Jenn assuaged last night’s fretting about the implications of my nascent blogging career: namely, that I will have to maintain an active dating life and be, interminably, single. She assured me that I shouldn’t panic, that I can enter into a relationship and blog about that, get married and blog about that, etc etc.
I appreciate her wisdom. And I appreciate that it brings me quite conveniently to the next meta-blogging issue I wanted to raise: I have a hard enough time finding someone that I am attracted to who is also willing to date me, and now I have to find someone I am attracted to who is also willing to date me AND be blogged about while doing so??
I know we all like to think of our lives as somehow paralleling Sex and the City, and I will confess that at times I like to fancy myself a darker, less wispy and less rich Carrie Bradshaw. But the other issue on which the show gave little guidance–besides how, on a writer’s income, she could afford all those designer shoes along with a non-shoebox-sized Manhattan apartment–is this question of how she managed to write so freely about her love life without destroying it.
It seems all the more problematic for me since, as I’ve indicated, I tend to be drawn to men with a minimal online presence: men who, unlike me, have some sense of privacy.
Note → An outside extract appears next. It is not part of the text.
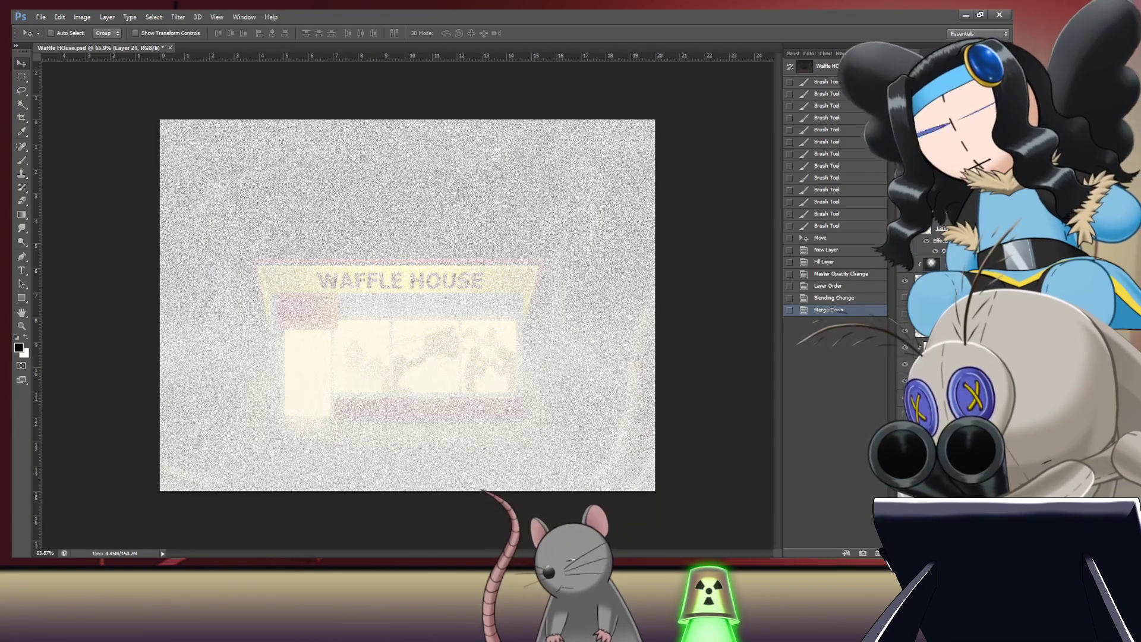
{"action": "key", "text": "0"}
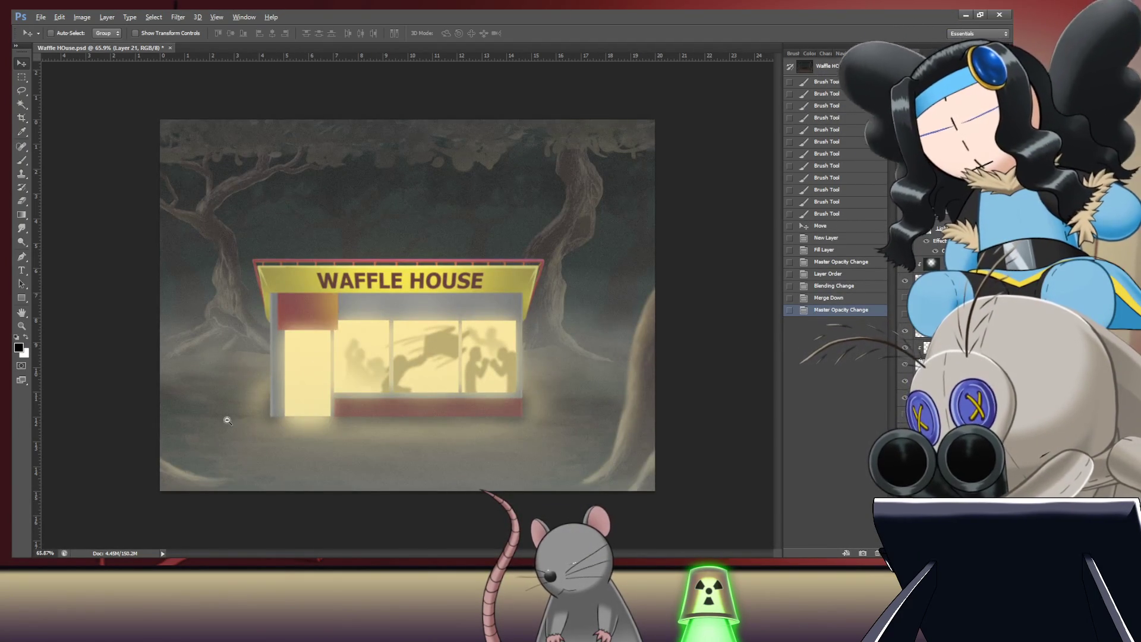
Step: Undo the opacity change, retry the merge down, and undo it again
{"action": "scroll", "coordinate": [229, 418], "scroll_direction": "up", "scroll_amount": 5}
{"action": "scroll", "coordinate": [326, 416], "scroll_direction": "down", "scroll_amount": 4}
There might be a bit of self-loathing going on here: I cannot deny that I am an extreme oversharer, and yet it is not a quality I find attractive in others. In other words, all I want to do is write about my sex life, but I’m generally not inclined to sleep with people who would very much like their sex lives written about. (My Last Hiccup, aka MLH, was an exception: my dear, internet-and-relationship-savvy friend S had to talk me down from near panic when I Googled him and stumbled upon an actual blog in his name.)
But the real problem is that, despite my complete lack of regard for my own personal privacy, I do respect other people’s. Or at least, I want to respect other people’s: especially those I care about. But as any nonfiction writer knows, it is difficult to be honest–not to mention entertaining–about one’s own life while also being respectful of others’ experience. The closest thing I’ve heard to a solution for this dilemma is to advise potentially miffed family, friends or partners to “write their own book.”
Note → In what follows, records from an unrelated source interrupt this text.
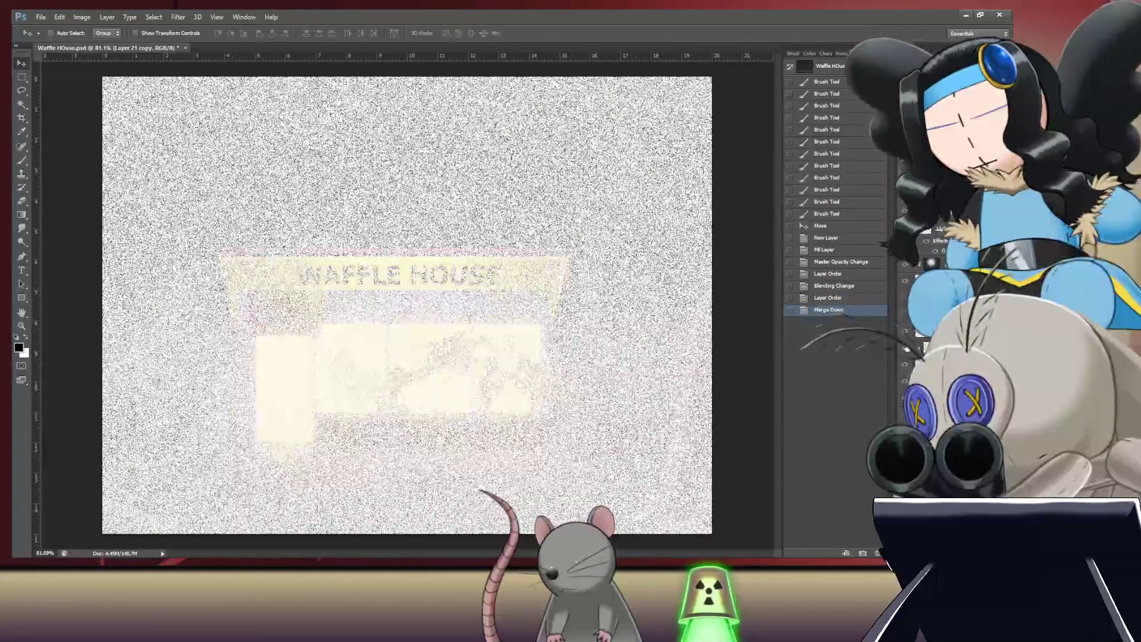
{"action": "scroll", "coordinate": [250, 476], "scroll_direction": "up", "scroll_amount": 5}
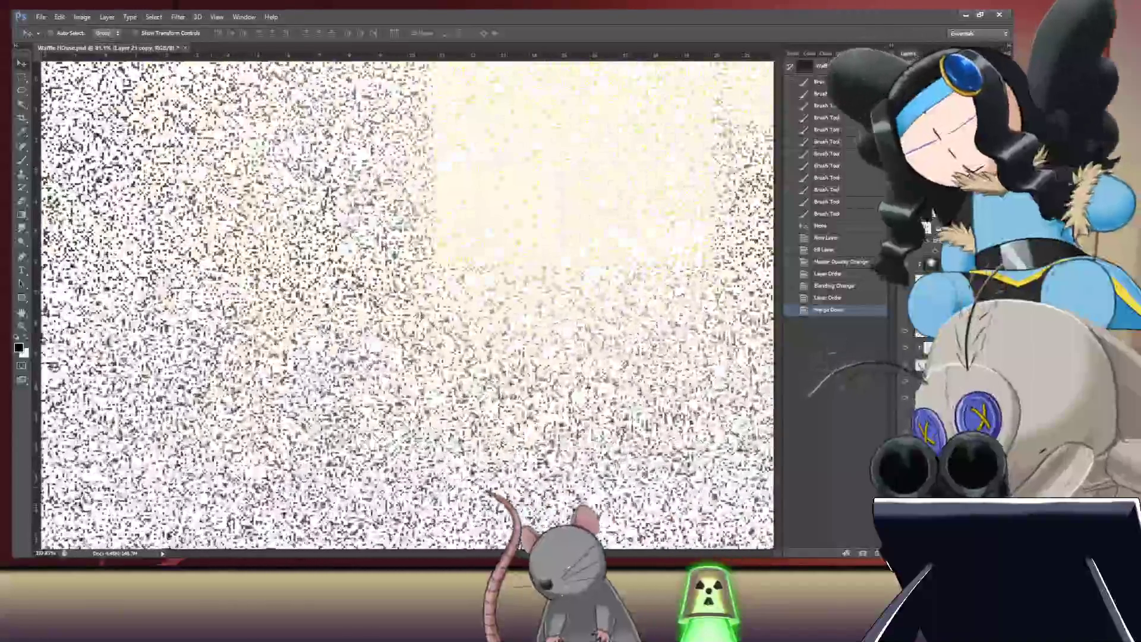
{"action": "key", "text": "ctrl+z"}
{"action": "scroll", "coordinate": [438, 421], "scroll_direction": "down", "scroll_amount": 4}
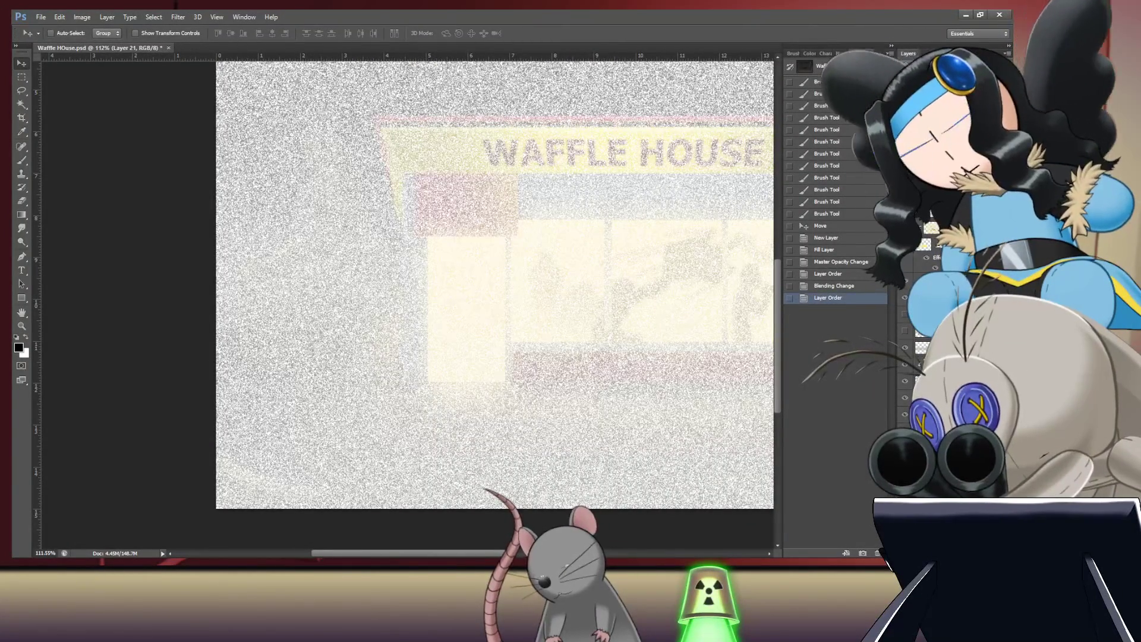
Step: Revert to the earlier Layer Order history state, reapply Dissolve, and merge into Layer 21
{"action": "left_click", "coordinate": [827, 273]}
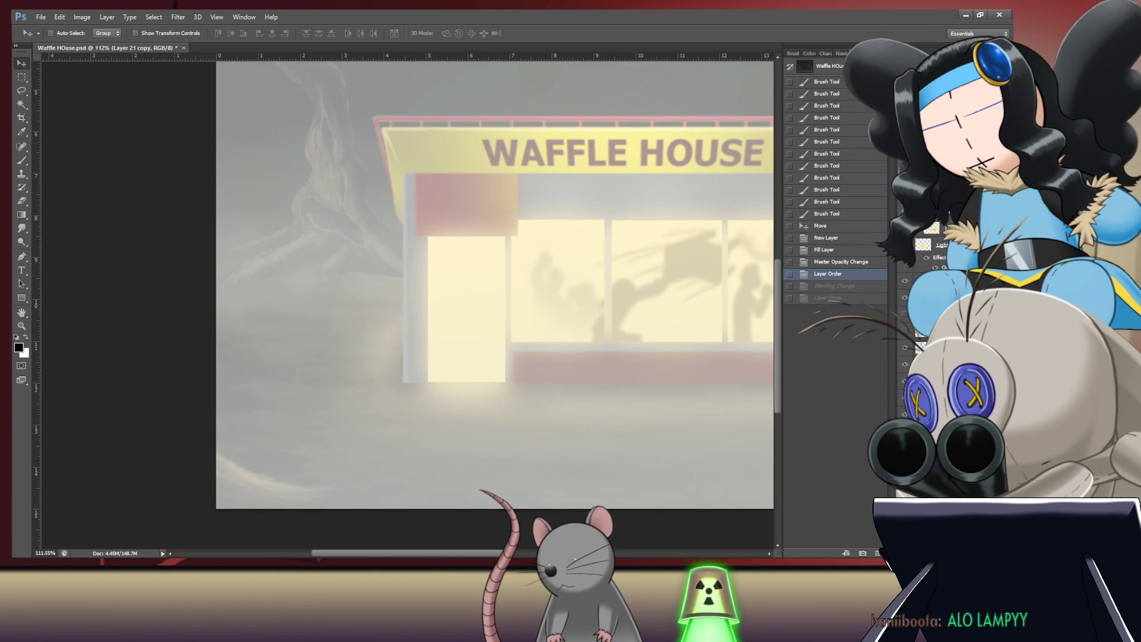
{"action": "key", "text": "shift+alt+i"}
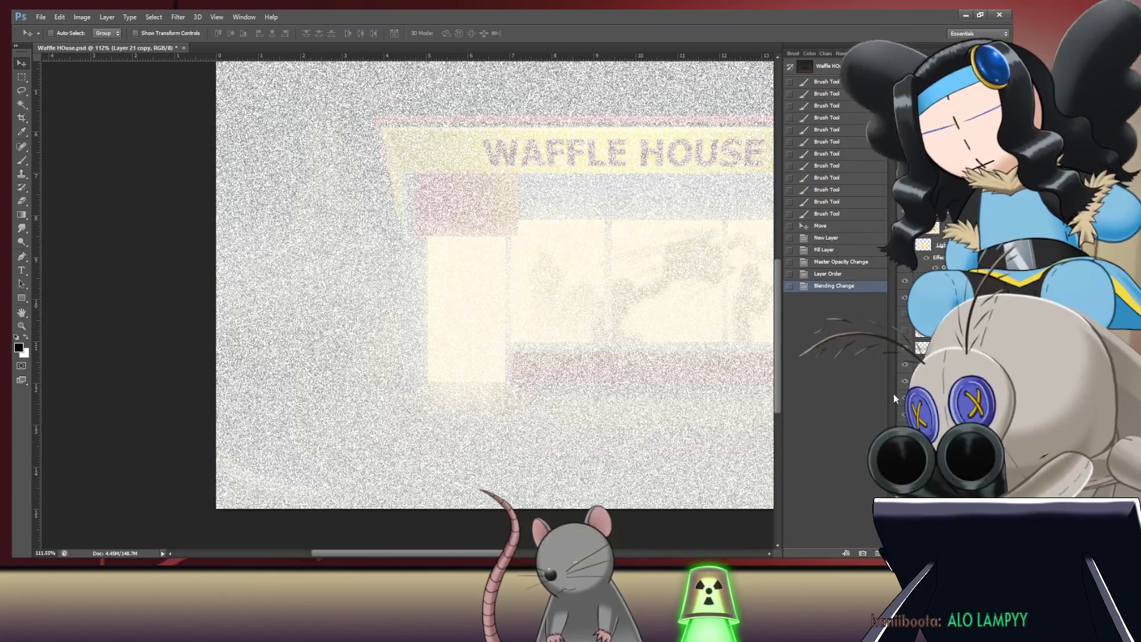
{"action": "key", "text": "ctrl+e"}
Realistically, though, they probably won’t write their own book, or blog, or essay. (And again, if they did I likely wouldn’t want to date them). Emily Gould wrote elaborately, and provocatively, about this in the Times Magazine in 2008: about a whole cascade of events in her life that begin with being a blogger while in a serious relationship with someone who hated having his name published. The relationship didn’t work out.
There are no easy answers to any of these questions. But maybe that superficial tidbit from Gould’s experience is important to keep in mind: maybe I need to take the attitude I took when I sent those brave emails, and realize that I can only enter a relationship as the person that I am, and with a person who is comfortable with that.
Perhaps, though, I do need to broaden my perception of what sort of person that might be.